The ultimate goal of AI research is to build technologies that benefit humans — from assisting us with quotidian tasks to addressing grand existential challenges facing society1. Machine learning systems have already solved major problems in biomedicine2, and helped address humanitarian and environmental challenges. However, an underexplored frontier is the deployment of AI to help humans design fair and prosperous societies5. In economics and game theory, the field known as mechanism design studies how to optimally control the flow of wealth, information or power among incentivized actors to meet a desired objective, for example by regulating markets, setting taxes or aggregating electoral votes. Here we asked whether a deep reinforcement learning (RL) agent could be used to design an economic mechanism that is measurably preferred by groups of incentivized humans.
The challenge of building AI systems whose behaviour is preferred by humans is called the problem of ‘value alignment’. One key hurdle for value alignment is that human society admits a plurality of views, making it unclear to whose preferences AI should align. For example, political scientists and economists are often at loggerheads over which mechanisms will make our societies function most fairly or efficiently. In AI research, there is a growing realization that to build human-compatible systems, we need new research methods in which humans and agents interact, and an increased effort to learn values directly from humans to build value-aligned AI. Capitalizing on this idea, here we combined modern deep RL with an age-old technology for arbitrating among conflicting views—majoritarian democracy among human voters—to develop a human-centred research pipeline for value-aligned AI research. Instead of imbuing our agents with purportedly human values a priori, and thus potentially biasing systems towards the preferences of AI researchers, we train them to maximize a democratic objective: to design policies that humans prefer and thus will vote to implement in a majoritarian election. We call our approach, which extends recent related participatory approaches, ‘Democratic AI’.

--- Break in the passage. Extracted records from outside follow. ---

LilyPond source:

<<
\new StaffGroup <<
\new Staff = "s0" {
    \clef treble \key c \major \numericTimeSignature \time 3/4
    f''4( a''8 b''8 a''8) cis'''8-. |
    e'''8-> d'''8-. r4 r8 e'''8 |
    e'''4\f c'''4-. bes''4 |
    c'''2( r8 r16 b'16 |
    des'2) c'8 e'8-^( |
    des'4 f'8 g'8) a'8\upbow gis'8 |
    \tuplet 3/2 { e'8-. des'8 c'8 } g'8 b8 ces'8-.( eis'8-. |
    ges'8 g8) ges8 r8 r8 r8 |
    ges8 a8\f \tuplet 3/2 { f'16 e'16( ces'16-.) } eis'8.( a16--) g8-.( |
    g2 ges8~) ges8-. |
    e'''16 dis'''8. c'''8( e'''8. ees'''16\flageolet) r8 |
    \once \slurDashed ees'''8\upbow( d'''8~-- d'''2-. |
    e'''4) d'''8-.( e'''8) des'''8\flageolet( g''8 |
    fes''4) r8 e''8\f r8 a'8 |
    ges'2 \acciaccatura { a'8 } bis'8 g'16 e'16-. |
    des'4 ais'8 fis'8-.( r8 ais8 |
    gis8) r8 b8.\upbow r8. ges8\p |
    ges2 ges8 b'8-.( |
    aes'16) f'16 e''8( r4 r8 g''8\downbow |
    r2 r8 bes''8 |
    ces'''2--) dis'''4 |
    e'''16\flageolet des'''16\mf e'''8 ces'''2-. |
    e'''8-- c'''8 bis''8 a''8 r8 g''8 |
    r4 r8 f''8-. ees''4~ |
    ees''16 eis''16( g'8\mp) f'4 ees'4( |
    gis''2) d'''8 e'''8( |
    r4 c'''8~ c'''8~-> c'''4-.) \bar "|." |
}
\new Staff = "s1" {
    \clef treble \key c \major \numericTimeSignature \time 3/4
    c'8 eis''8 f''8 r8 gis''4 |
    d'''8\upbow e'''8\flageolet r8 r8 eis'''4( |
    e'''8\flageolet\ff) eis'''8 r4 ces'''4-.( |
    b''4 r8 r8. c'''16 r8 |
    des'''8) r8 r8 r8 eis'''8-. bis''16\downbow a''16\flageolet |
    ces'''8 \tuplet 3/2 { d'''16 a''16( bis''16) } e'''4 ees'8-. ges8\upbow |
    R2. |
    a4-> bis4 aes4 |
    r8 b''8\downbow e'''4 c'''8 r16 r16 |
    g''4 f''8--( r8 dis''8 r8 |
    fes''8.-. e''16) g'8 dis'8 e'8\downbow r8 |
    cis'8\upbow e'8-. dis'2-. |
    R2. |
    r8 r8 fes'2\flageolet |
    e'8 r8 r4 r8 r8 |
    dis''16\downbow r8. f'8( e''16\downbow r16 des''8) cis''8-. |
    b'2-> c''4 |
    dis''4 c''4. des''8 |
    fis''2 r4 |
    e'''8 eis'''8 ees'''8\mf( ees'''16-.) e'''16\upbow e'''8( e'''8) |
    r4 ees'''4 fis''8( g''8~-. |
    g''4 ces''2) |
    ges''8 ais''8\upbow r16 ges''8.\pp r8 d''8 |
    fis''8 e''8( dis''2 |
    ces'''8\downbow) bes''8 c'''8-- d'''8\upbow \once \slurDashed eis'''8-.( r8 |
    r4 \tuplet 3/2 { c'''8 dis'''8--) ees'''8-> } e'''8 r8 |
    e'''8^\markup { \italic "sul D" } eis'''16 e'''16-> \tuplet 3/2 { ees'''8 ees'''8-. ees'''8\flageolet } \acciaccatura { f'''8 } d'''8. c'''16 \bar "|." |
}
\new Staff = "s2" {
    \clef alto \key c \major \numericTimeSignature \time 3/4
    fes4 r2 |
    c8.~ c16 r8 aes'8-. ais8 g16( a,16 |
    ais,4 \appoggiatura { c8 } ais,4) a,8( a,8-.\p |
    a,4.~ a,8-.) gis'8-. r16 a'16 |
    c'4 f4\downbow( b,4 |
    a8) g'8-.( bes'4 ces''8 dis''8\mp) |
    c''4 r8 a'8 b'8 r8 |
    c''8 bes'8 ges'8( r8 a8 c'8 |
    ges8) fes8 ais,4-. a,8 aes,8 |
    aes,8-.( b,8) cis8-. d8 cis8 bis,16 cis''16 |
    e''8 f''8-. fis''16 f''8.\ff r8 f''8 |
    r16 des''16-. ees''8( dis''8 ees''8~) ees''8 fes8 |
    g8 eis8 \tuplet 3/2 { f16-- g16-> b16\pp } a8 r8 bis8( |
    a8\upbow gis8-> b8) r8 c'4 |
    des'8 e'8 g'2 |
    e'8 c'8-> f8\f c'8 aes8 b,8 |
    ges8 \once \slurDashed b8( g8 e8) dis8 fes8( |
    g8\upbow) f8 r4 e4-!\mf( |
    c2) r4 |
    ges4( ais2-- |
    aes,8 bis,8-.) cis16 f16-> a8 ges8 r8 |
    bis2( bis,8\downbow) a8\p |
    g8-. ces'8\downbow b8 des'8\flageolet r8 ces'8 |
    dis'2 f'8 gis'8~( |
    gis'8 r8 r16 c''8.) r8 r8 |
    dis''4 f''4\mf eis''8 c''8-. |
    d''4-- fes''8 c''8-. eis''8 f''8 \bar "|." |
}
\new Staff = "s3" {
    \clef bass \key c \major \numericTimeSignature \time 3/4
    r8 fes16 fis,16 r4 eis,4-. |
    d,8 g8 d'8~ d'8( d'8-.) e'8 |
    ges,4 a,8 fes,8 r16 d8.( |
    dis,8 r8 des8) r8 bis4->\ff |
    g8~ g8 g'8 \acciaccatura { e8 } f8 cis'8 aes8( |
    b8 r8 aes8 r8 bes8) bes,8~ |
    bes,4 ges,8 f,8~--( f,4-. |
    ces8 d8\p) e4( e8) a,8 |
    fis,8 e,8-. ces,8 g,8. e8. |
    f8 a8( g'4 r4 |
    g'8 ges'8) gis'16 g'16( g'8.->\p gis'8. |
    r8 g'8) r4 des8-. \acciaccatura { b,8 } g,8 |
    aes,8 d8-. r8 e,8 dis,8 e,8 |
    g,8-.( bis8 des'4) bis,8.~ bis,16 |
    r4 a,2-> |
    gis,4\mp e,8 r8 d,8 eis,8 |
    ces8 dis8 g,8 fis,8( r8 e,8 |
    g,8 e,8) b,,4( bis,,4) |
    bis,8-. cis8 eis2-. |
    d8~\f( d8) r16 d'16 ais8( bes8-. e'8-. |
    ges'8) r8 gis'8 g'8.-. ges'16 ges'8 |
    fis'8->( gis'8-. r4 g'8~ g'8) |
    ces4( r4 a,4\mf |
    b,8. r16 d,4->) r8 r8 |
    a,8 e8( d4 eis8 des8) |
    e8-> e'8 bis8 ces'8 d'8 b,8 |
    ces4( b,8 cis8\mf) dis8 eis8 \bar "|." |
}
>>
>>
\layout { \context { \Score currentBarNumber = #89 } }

As a first rigorous test, we deploy Democratic AI to address a question that has defined the major axes of political agreement and division in modern times: when people act collectively to generate wealth, how should the proceeds be distributed?. We asked a large group of humans to play an incentive-compatible online investment game that involved repeated decisions about whether to keep a monetary endowment or to share it with other players for potential collective benefit. We trained a deep RL agent to design a redistribution mechanism which shared funds back to players under both wealth equality and inequality. The mechanism it produced was ultimately preferred by the players in a majoritarian election.